### About this exercise
Pick up the review of the Stone 2-Disc Special Edition DVD below and extend it from its last sentence onward.

### Excerpt to read
Stone – 2-Disc Special Edition (Umbrella Entertainment DVD/Region Zero/0/PAL
Format)
Picture:
C+ Sound: C Extras: C+ Film: B-
PLEASE NOTE: This DVD can only be operated on
machines capable of playing back DVDs that can handle Region Zero/0/PAL format
software, and can be ordered from our friends at Umbrella Entertainment at the
website address provided at the end of the review.
Biker movies are seen as an American B-movie genre,
despite some biker films from England, thanks to classics like The Wild One, Easy Rider and the Roger Corman led cycle of Rock-‘N-Roll biker
B-movies. By the early 1970s, these
kinds of films expanded into other territory before dying out by the end of the
decade. If you were not getting a
combination of bikers and another genre like Supernatural Horror in the
underrated Werewolves On Wheels or
police drama in Electra Glide In Blue
(both reviewed elsewhere on this site) you had others trying to do new things
within the genre. Shane Harbutt’s Stone (1974) is such a film, with more
character development than most of them.
The twist is this one came out of Australia and is several
years ahead of Mad Max in its
attitude. A huge indie hit in its time,
not unlike Billy Jack was back in the U.S., the film
set box office records around the country.
On the case, Quentin Tarantino says it is his favorite biker film. As soon as you start watching it, you see
why. It has more character development
than its U.S. and U.K. counterparts for the most part, yet never shies away from
the freedom, free form, sex, nudity, drugs, violence or even existential angst
these films are capable of.

### Provided data
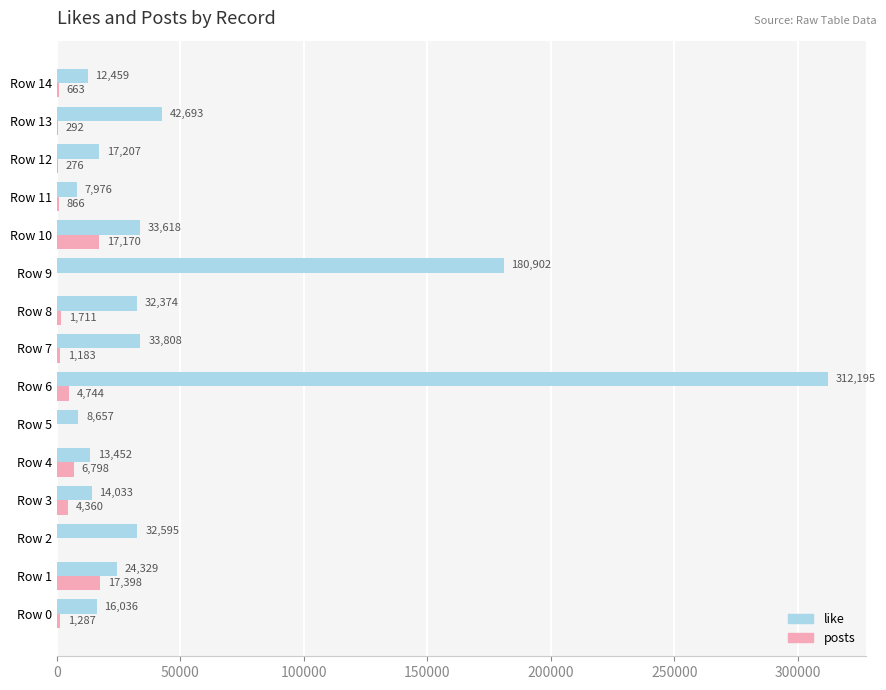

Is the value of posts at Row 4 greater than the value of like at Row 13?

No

### Written answer
Then this one has a thriller element as members of the
main lead biker gang, The GraveDiggers, are being killed off one at a
time. The title refers to the wildest
biker in the gang and the film goes on from there.
I like the energy, pacing, use of locations and the fact
that the film never tries to imitate its U.S. and U.K. counterparts. It also takes advantage of the fact that
Australia is an underused country cinematically (still to this date) and goes
for broke in telling its story. It is
shocking this has not been issued in the U.S., but fortunately, this fine
import version is a region free DVD set.
The
anamorphically enhanced 1.78 X 1 image shows its age, but was shot in 35mm by
Harbutt and company, looking good in many spots for its age. Color is interesting too, with some spots of
depth that work. The Dolby Digital 2.0
Mono is simply not as lucky as the audio from the time was not always recorded
well and who knows on what it was taped on.
That can be trying, though the studio-recorded music by Billy Green sounds better. Extras on DVD 1 includes a trailer for this,
while DVD 2 adds several still section, Umbrella DVD trailers, make up test
reel, making of featurette and tribute called Stone Forever.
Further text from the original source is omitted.